- **ASSIGNMENT**
Take the data below. Output it exactly from its first line through the line containing "神奈川県 のゴルフスクール・ゴル".

- **DATASET RECORDS**

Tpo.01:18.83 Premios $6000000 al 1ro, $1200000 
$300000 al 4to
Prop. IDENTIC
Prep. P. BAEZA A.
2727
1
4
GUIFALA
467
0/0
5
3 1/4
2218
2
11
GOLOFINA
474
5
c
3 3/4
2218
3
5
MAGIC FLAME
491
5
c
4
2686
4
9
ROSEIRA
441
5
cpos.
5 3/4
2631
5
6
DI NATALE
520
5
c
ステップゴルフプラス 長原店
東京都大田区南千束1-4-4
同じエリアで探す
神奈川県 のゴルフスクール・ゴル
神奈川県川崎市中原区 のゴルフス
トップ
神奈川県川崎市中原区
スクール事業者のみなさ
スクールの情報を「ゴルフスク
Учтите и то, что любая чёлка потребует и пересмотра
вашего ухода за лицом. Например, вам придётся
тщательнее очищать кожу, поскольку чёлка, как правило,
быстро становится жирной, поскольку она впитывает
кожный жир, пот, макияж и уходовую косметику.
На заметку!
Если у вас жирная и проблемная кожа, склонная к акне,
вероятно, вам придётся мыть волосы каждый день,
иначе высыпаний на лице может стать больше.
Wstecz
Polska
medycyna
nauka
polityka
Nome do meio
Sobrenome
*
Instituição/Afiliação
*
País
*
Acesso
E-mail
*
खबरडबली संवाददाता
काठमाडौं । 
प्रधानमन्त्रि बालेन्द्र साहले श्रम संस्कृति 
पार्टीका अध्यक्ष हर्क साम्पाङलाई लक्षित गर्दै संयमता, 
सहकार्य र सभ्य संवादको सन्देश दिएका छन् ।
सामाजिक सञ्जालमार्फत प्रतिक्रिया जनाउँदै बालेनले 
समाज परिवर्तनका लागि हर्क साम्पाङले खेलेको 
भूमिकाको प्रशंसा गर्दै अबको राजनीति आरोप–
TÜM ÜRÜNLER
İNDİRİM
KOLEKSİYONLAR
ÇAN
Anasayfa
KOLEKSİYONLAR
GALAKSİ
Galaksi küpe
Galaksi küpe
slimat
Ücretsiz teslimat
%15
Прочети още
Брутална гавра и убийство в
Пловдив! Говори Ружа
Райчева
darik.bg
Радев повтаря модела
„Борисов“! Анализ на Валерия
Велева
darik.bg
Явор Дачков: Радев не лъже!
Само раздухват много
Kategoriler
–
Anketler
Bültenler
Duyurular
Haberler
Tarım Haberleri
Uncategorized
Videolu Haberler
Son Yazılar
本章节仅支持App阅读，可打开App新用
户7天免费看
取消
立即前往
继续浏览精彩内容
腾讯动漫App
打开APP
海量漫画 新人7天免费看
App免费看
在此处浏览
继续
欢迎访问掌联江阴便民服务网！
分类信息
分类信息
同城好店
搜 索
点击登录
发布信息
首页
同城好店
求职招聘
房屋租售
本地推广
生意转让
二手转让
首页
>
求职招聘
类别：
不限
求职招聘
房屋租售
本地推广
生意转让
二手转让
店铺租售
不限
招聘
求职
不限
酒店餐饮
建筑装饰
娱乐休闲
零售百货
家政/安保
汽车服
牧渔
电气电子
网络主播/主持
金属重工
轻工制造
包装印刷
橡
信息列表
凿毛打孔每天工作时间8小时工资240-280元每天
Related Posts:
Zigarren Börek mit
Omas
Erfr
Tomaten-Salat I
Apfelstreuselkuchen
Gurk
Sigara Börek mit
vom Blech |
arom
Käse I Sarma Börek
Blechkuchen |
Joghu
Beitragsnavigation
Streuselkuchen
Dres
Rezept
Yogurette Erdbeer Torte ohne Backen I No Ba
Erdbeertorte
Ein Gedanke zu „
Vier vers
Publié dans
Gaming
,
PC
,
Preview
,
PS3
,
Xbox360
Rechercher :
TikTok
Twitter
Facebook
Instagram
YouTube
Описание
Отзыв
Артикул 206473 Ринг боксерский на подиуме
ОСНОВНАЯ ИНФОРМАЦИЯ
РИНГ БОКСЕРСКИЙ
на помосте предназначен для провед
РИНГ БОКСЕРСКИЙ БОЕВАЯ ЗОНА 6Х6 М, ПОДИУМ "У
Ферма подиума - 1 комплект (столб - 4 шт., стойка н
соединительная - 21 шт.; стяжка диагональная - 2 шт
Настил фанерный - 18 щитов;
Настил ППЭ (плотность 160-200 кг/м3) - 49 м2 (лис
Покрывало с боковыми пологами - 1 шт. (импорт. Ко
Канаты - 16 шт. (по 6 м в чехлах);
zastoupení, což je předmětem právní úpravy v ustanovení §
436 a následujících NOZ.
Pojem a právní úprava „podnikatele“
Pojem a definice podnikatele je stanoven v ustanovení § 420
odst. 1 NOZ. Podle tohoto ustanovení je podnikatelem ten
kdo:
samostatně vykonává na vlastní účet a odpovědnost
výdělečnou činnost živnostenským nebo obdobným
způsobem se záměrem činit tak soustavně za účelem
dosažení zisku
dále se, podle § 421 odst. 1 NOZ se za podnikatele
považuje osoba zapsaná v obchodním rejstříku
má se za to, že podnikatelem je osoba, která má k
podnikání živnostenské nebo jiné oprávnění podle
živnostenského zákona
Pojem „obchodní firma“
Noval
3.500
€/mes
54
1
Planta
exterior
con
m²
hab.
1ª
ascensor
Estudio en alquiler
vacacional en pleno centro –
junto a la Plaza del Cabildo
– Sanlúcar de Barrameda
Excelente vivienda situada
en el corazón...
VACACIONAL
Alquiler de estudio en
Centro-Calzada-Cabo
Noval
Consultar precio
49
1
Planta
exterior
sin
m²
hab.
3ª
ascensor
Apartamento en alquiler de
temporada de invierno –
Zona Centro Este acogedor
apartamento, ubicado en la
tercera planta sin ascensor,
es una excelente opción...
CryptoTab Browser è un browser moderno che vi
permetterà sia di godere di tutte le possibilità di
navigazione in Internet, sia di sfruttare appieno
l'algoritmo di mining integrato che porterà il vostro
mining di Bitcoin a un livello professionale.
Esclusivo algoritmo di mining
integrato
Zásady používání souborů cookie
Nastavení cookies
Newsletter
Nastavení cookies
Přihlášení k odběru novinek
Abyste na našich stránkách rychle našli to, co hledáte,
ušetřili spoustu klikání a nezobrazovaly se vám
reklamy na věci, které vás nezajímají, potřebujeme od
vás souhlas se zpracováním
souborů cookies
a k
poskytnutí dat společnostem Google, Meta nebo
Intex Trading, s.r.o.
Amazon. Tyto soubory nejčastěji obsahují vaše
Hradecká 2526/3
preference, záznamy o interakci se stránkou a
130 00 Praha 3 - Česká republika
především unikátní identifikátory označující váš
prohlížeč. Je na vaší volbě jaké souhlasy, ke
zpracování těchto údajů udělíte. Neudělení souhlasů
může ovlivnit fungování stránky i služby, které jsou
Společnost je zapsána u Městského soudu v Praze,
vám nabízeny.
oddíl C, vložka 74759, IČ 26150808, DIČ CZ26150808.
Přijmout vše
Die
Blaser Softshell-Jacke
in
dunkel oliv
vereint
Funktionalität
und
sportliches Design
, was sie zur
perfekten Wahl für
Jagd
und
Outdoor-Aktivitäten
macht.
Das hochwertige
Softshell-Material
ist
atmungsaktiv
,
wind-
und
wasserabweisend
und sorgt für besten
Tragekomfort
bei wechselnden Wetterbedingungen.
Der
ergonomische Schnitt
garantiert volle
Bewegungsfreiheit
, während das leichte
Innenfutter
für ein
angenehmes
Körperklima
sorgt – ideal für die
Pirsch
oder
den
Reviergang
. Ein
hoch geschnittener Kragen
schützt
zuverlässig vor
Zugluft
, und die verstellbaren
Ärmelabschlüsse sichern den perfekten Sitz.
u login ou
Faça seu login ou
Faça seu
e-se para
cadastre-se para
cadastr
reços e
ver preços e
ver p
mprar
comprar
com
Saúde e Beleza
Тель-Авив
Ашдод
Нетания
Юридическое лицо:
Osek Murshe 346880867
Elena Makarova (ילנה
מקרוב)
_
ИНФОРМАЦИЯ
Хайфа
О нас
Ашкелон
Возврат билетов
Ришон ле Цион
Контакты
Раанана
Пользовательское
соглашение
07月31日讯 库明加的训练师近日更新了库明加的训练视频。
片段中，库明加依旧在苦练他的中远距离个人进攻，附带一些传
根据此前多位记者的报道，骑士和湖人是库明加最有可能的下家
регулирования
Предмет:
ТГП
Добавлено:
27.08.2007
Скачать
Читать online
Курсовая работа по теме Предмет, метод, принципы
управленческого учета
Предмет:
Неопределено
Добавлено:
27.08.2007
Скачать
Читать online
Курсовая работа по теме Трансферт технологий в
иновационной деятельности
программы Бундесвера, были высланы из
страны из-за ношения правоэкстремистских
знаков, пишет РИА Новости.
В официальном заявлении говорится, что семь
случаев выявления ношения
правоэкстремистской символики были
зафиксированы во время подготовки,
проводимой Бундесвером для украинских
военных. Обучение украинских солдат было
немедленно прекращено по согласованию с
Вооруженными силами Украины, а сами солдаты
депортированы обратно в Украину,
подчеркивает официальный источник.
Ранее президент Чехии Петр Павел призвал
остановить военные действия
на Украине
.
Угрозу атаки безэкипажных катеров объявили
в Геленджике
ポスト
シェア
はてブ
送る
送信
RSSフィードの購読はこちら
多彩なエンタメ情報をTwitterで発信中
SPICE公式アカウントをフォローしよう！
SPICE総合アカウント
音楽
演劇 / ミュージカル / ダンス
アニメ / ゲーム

- **ANSWER TO THE PROBLEM**
Tpo.01:18.83 Premios $6000000 al 1ro, $1200000 
$300000 al 4to
Prop. IDENTIC
Prep. P. BAEZA A.
2727
1
4
GUIFALA
467
0/0
5
3 1/4
2218
2
11
GOLOFINA
474
5
c
3 3/4
2218
3
5
MAGIC FLAME
491
5
c
4
2686
4
9
ROSEIRA
441
5
cpos.
5 3/4
2631
5
6
DI NATALE
520
5
c
ステップゴルフプラス 長原店
東京都大田区南千束1-4-4
同じエリアで探す
神奈川県 のゴルフスクール・ゴル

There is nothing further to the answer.